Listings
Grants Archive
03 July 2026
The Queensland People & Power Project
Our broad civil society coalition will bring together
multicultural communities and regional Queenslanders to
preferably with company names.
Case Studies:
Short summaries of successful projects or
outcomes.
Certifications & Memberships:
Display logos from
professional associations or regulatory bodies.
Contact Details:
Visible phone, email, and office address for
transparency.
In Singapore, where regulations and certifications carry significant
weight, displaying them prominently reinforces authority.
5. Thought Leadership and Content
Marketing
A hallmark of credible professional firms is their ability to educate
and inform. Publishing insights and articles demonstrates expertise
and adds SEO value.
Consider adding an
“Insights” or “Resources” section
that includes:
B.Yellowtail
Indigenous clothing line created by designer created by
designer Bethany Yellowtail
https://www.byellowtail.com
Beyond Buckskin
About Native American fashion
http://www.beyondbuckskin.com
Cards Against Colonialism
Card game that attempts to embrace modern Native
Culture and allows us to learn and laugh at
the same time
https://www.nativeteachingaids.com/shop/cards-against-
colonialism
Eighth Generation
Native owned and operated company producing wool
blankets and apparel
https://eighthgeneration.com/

........

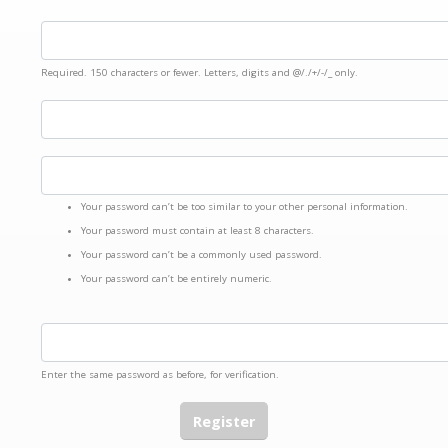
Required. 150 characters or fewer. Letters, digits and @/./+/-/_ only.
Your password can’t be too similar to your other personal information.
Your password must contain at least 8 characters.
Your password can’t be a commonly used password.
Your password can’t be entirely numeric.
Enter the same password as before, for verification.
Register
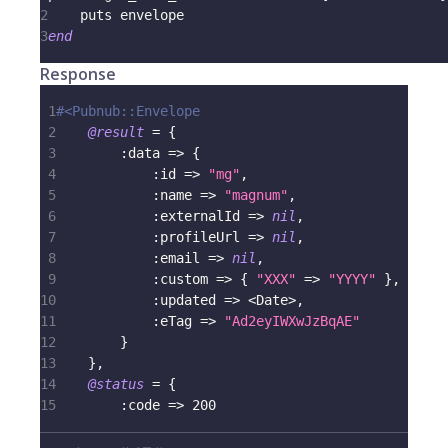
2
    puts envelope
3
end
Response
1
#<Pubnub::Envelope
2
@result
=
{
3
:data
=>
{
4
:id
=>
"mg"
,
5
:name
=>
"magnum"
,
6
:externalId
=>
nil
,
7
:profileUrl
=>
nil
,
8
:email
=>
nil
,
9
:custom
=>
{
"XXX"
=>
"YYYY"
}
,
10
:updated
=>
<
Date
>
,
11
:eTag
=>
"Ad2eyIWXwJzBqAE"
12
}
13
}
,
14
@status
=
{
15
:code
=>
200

........

Problem statement: Lines in the data that hold "password" must be located and copied.

Written answer:
Your password can’t be too similar to your other personal information.
Your password must contain at least 8 characters.
Your password can’t be a commonly used password.
Your password can’t be entirely numeric.
Enter the same password as before, for verification.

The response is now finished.